:: 演習用本文 ::

当社人材開発事業「越境リーダーズキャンプ」モデル実証から考察する

越境学習は、今後の次世代リーダー育成に何をもたらすのか(1/4)

社会政策コンサルティング部
担当次長 田中 文隆
主任コンサルタント 森安 亮介
コンサルタント 川崎 康太
コンサルタント 渡邉 武瑠


VUCA 時代と言われる中、企業ミドル層の中には、新たな事業開発や業務変革等既存業務とは一線を画す高度なミッション遂行を期待されるフロントランナーが存在している。他方で、当該人材のエンパワーメントに向けて何をすべきか、各社模索しているのが実情だ。当社では、このような問題意識を踏まえて次世代リーダー育成を企図した「越境リーダーズキャンプ」のモデル実証*1を大分県竹田市にて実施。本稿では、本プログラムを通じて得られた今後の次世代リーダー育成への示唆を紹介する。

1.はじめに

当社は、これまで「多様な『人活』支援サービス創出事業」や「プロフェッショナル人材事業」「中核人材確保事業」等、官公庁の社会実証事業等*2を通じて大企業人材のキャリア自律や地域フィールドでの多様な活躍機会等について人事部、地方公共団体、人材ビジネス会社、中間支援団体等と協働してチャレンジングな取組を支援してきた。また、上記ネットワークや知見等を活用して、2020年度には自主事業としてミドル人材のキャリアを考える「ネクストキャリアプロジェクト」*3を立ち上げ、有識者や企業人事、地域経営支援機関マネジャー等から構成される研究会を設置して、大企業人事部向けアンケート調査やインタビュー調査を実施してきた。

:::

> [課題] 本文の「当社人材開発事業「越境リーダーズキャンプ」モデル実証から考察する」と「ダー育成への示唆を紹介する。」の間を両端も含めて書き写し、その際「フロントランナー」を「先導役」に置き換えなさい。 ここから先の資料は、本文とは別個のものである。

:: 資料抜粋 ::

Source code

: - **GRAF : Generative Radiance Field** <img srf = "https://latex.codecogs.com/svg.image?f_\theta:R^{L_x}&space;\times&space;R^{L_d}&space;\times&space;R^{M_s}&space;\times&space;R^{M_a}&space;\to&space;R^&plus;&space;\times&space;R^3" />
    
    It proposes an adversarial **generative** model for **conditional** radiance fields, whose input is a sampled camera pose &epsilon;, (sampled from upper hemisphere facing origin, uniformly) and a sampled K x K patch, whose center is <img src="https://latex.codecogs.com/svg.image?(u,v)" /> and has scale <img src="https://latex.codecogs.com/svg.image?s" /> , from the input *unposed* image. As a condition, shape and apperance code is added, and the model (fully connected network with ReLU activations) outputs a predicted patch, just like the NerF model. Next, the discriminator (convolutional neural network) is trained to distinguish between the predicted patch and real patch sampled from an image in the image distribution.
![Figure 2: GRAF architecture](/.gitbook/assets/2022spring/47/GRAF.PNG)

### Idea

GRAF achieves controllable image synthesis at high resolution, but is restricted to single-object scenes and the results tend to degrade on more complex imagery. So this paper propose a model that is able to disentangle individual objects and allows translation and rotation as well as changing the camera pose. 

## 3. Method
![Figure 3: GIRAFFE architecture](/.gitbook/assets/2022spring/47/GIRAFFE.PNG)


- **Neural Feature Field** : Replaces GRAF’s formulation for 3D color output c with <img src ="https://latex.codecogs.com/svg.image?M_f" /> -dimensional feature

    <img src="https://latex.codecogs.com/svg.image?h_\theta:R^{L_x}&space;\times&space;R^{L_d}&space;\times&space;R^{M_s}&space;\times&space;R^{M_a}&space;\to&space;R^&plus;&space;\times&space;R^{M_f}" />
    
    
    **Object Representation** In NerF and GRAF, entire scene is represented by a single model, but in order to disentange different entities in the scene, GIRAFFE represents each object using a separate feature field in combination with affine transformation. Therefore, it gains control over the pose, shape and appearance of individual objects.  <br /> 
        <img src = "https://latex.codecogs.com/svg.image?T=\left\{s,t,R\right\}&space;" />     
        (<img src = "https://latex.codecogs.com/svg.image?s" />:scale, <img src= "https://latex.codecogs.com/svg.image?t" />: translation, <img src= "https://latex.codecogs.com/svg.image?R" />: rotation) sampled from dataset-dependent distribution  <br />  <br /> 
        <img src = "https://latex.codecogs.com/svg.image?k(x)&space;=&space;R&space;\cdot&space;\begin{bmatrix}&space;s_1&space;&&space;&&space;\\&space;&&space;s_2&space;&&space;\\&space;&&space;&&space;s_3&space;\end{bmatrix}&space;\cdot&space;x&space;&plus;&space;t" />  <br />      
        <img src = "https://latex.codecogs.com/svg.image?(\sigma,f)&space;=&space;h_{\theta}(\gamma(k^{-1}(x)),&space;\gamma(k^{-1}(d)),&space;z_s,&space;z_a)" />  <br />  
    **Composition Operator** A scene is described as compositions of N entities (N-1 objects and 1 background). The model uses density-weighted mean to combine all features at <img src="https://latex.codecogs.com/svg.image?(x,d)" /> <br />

:::
:: 資料抜粋 ::

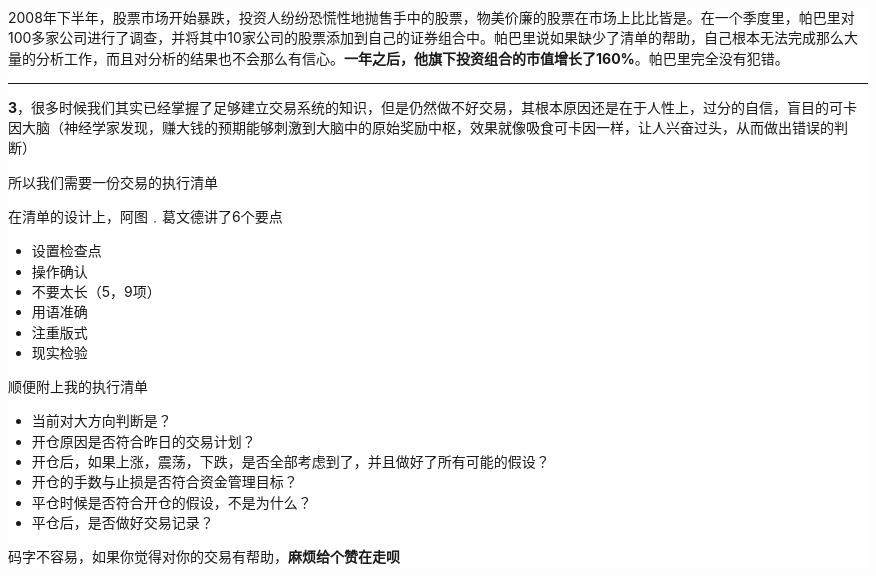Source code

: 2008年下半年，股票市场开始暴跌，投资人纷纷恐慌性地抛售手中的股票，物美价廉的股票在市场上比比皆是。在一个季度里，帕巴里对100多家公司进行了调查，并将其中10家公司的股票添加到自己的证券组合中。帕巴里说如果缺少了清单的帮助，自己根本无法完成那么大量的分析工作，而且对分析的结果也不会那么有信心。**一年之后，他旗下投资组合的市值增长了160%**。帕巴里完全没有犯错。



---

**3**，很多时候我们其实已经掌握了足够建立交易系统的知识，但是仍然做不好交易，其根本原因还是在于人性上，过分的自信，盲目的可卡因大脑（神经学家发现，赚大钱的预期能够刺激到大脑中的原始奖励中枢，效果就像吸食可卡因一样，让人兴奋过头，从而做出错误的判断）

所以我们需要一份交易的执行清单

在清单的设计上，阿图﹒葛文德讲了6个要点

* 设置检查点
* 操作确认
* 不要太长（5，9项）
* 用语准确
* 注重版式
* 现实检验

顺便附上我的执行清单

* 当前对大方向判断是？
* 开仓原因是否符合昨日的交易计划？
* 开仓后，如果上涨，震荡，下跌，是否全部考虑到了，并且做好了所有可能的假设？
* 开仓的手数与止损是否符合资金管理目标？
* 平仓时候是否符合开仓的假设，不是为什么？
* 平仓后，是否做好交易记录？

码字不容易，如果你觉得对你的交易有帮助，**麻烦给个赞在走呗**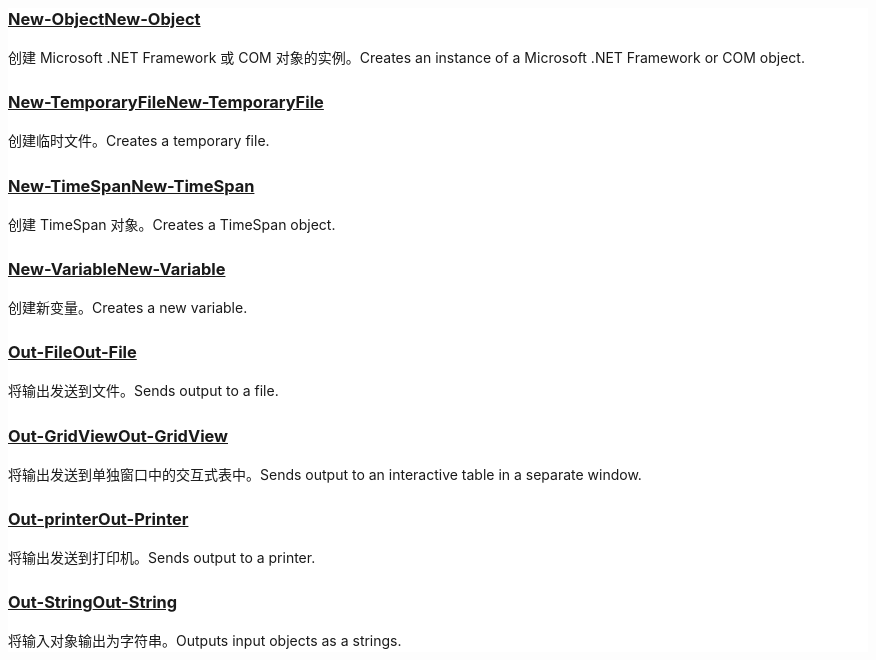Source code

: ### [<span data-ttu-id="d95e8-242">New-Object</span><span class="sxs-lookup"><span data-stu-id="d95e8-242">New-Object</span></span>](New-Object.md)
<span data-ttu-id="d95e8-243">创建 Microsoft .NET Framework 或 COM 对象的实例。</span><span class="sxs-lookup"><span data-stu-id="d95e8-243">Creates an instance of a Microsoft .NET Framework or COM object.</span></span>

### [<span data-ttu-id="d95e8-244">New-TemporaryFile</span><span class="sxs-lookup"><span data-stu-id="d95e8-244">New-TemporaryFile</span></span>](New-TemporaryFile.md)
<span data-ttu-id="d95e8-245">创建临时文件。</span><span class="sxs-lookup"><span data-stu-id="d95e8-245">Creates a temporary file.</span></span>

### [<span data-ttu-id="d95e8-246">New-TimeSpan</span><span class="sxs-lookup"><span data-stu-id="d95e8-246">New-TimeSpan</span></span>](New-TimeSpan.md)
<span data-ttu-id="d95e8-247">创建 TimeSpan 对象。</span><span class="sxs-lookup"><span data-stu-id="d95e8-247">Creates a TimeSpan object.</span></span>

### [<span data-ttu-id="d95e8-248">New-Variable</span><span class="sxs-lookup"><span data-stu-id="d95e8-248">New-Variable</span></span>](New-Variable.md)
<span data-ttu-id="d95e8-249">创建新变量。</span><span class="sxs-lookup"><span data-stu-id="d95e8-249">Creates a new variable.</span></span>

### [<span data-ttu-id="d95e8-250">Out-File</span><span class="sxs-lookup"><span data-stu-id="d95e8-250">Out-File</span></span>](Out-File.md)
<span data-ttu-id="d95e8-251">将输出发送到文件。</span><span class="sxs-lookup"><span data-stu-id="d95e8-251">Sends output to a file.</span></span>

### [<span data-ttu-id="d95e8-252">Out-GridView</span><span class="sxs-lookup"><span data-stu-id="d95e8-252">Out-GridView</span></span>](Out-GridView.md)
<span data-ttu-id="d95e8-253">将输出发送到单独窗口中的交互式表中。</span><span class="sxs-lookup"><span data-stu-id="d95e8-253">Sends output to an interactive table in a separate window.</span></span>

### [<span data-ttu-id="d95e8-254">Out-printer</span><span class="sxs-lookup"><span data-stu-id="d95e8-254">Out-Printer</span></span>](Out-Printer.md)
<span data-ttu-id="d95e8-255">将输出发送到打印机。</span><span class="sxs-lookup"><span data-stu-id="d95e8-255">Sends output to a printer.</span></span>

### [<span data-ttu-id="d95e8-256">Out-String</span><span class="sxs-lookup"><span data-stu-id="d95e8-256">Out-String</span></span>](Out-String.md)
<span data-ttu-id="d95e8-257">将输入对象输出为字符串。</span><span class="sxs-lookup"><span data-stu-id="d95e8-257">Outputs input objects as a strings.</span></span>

:::
:: 資料抜粋 ::

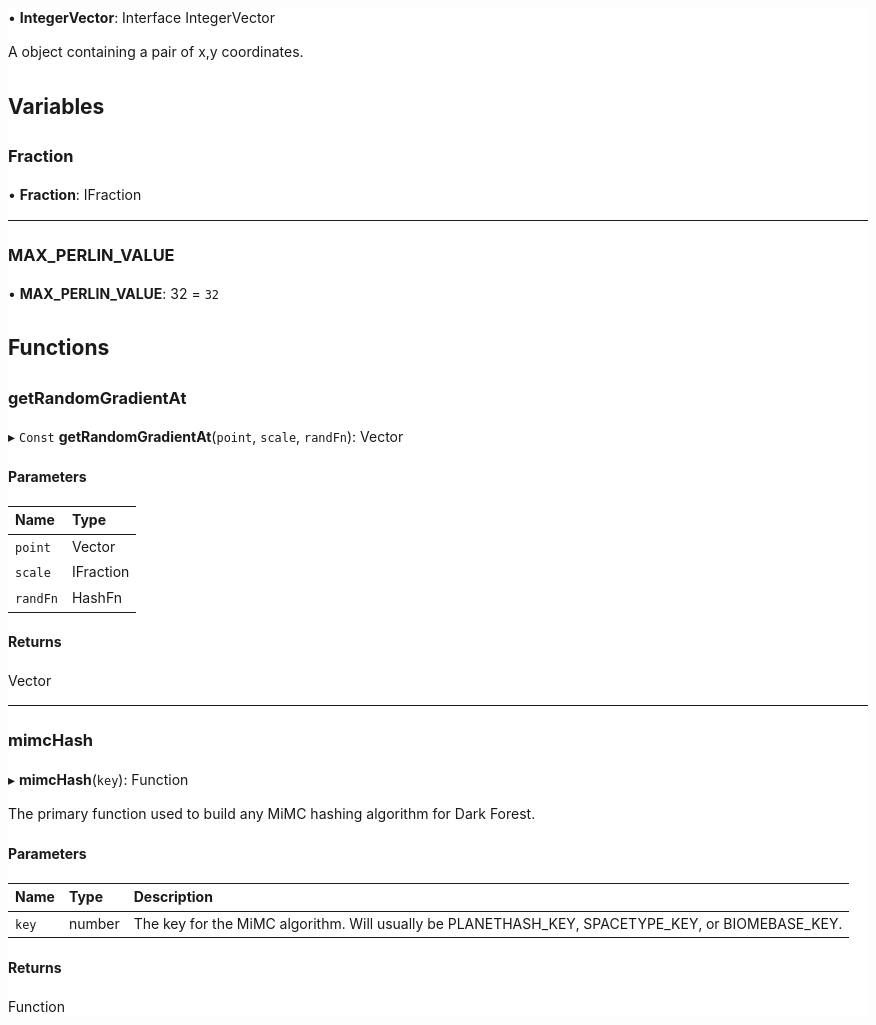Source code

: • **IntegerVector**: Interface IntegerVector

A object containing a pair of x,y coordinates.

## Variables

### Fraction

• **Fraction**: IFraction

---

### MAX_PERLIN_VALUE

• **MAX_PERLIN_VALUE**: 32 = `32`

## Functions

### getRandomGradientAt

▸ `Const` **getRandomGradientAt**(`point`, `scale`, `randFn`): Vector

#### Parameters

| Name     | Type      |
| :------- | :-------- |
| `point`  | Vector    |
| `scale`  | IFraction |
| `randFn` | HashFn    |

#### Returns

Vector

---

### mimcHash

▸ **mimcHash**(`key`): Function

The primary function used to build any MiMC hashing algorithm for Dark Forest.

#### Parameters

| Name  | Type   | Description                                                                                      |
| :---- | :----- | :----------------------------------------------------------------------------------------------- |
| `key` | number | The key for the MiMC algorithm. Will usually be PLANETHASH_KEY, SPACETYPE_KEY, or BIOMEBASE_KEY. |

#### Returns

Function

:::

> [解答]
当社人材開発事業「越境リーダーズキャンプ」モデル実証から考察する

越境学習は、今後の次世代リーダー育成に何をもたらすのか(1/4)

社会政策コンサルティング部
担当次長 田中 文隆
主任コンサルタント 森安 亮介
コンサルタント 川崎 康太
コンサルタント 渡邉 武瑠


VUCA 時代と言われる中、企業ミドル層の中には、新たな事業開発や業務変革等既存業務とは一線を画す高度なミッション遂行を期待される先導役が存在している。他方で、当該人材のエンパワーメントに向けて何をすべきか、各社模索しているのが実情だ。当社では、このような問題意識を踏まえて次世代リーダー育成を企図した「越境リーダーズキャンプ」のモデル実証*1を大分県竹田市にて実施。本稿では、本プログラムを通じて得られた今後の次世代リーダー育成への示唆を紹介する。